Now because of this increasing opportunity cost associated with specialization and the ensuing globalization, we are indeed more dependent of our neighbors. As a student in my class asked me this morning, is this a bad thing. The answer is while we are engaging in trade with our neighbors, we are not waging war against them. I believe (my opinion) that's why Mises relabeled Ricardo's Law of Comparative Advantages, the Law of Association. Trade allows for division of labor and knowledge, which allows us to specialize where we have a comparative advantage and rely on our neighbors to get the goods and services we are not producing and them to rely on us to get what they can't produce. But ultimately, trade and division of labor and knowledge allow for us to associate ourselves with people we share little with only the desires to get goods and services they produce but this association is peaceful because they want the same from us.

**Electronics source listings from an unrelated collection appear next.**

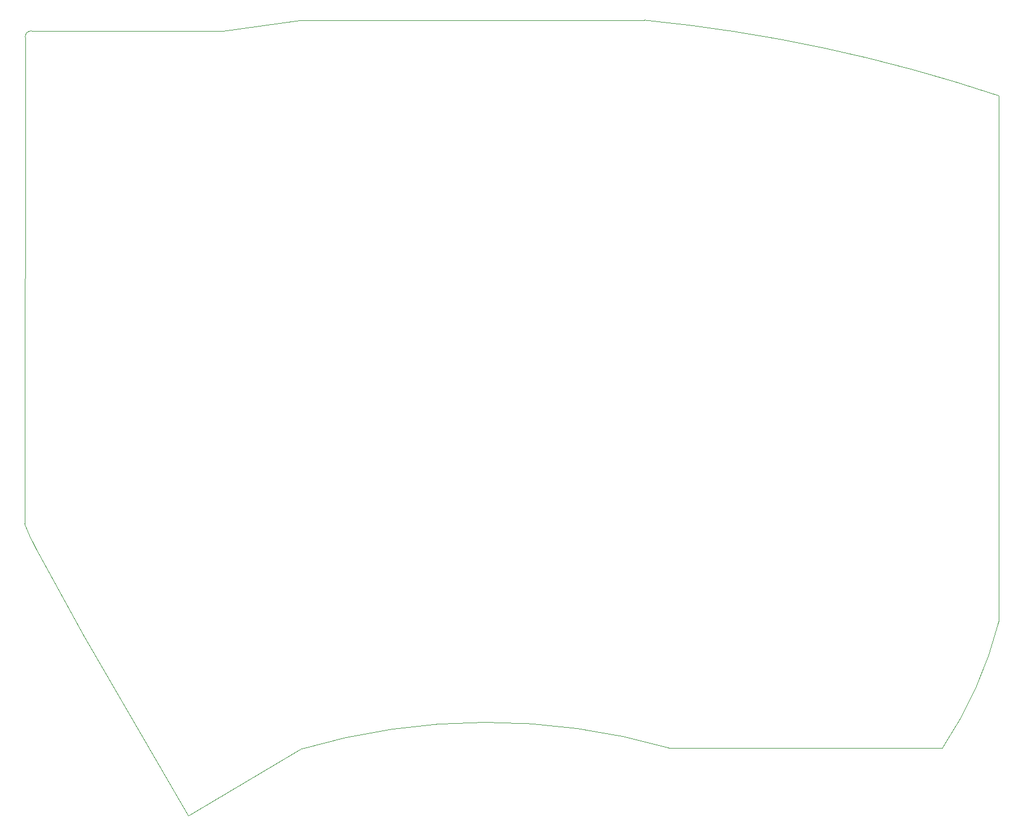
<source format=gbr>
%TF.GenerationSoftware,KiCad,Pcbnew,(5.1.8)-1*%
%TF.CreationDate,2021-02-13T18:19:39-08:00*%
%TF.ProjectId,Dualies_bottom,4475616c-6965-4735-9f62-6f74746f6d2e,rev?*%
%TF.SameCoordinates,Original*%
%TF.FileFunction,Profile,NP*%
%FSLAX46Y46*%
G04 Gerber Fmt 4.6, Leading zero omitted, Abs format (unit mm)*
G04 Created by KiCad (PCBNEW (5.1.8)-1) date 2021-02-13 18:19:39*
%MOMM*%
%LPD*%
G01*
G04 APERTURE LIST*
%TA.AperFunction,Profile*%
%ADD10C,0.050000*%
%TD*%
G04 APERTURE END LIST*
D10*
X207187500Y-32812500D02*
X207187500Y-109875000D01*
X60937500Y-24000000D02*
X60843751Y-97031249D01*
X61875000Y-23062500D02*
X90562500Y-23062500D01*
X60937500Y-24000000D02*
G75*
G02*
X61875000Y-23062500I937500J0D01*
G01*
X90562500Y-23062500D02*
X102187500Y-21468750D01*
X85406250Y-140906250D02*
X102289528Y-130903075D01*
X102289528Y-130903076D02*
G75*
G02*
X157593749Y-130687501I28022972J-95034424D01*
G01*
X69656250Y-113812500D02*
X62604095Y-100826158D01*
X62604095Y-100826158D02*
G75*
G02*
X60843751Y-97031249I25239655J14013658D01*
G01*
X85406250Y-140906250D02*
X69656250Y-113812500D01*
X198750000Y-130687500D02*
X157593749Y-130687501D01*
X207191441Y-111750994D02*
G75*
G02*
X198749999Y-130687499I-58691441J14813494D01*
G01*
X207187500Y-111562500D02*
X207187500Y-111750000D01*
X207187500Y-110812500D02*
X207187500Y-111562500D01*
X207187500Y-110531250D02*
X207187500Y-110812500D01*
X207187500Y-110156250D02*
X207187500Y-110531250D01*
X207187500Y-109875000D02*
X207187500Y-110156250D01*
X153946843Y-21467027D02*
X102187500Y-21468750D01*
X153946843Y-21467027D02*
G75*
G02*
X207187499Y-32812501I-23634343J-241501723D01*
G01*
M02*

</source>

Ultimately, everybody is better off (some more than others but that's not what matters. What matters is that everybody wins). Trade and Specialization lead to peace and where there is no trade, often there is poverty and often it leads to plunder.

To conclude, I reiterate what I say at the beginning. The difference between an economist and a non-economist is that the economist (at least good ones) understands that "There ain't no such thing as a free lunch!" Even a free lunch has an opportunity cost!